Data

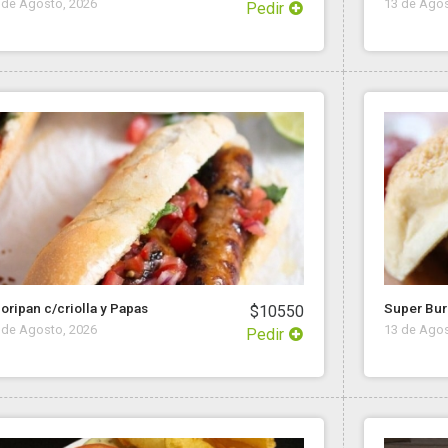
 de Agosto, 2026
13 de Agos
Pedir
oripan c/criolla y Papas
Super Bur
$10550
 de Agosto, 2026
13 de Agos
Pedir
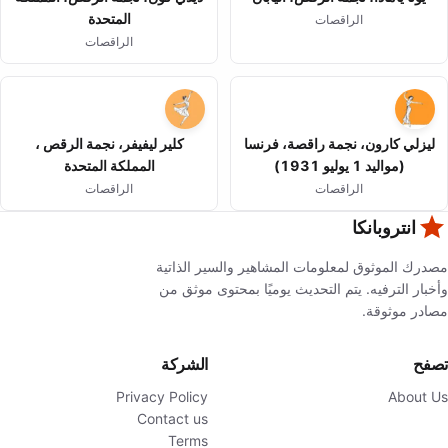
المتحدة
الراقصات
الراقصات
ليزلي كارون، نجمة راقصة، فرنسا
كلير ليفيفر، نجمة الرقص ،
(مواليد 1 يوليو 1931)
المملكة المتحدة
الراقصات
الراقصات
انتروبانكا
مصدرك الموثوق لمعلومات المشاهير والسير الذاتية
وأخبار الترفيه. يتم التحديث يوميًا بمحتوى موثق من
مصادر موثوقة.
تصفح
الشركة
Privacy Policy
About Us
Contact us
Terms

---

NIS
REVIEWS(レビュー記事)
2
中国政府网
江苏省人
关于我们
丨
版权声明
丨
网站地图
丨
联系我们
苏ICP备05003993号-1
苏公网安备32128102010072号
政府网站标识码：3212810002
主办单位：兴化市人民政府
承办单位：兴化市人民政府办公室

---

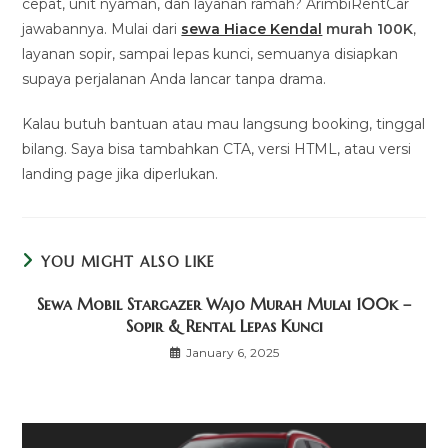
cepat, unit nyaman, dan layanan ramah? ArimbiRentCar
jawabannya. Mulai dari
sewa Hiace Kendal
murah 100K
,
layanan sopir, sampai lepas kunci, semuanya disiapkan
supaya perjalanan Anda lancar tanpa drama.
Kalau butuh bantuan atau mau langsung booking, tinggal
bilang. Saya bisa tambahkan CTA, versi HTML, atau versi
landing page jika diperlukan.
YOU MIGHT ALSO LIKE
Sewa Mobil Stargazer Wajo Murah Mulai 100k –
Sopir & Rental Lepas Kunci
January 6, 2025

The task
Look above for the line containing "政府网站标识码：3212810002". Output from there through the line containing "承办单位：兴化市人民政府办公室", exactly and inclusively.

Reply to the exercise
政府网站标识码：3212810002
主办单位：兴化市人民政府
承办单位：兴化市人民政府办公室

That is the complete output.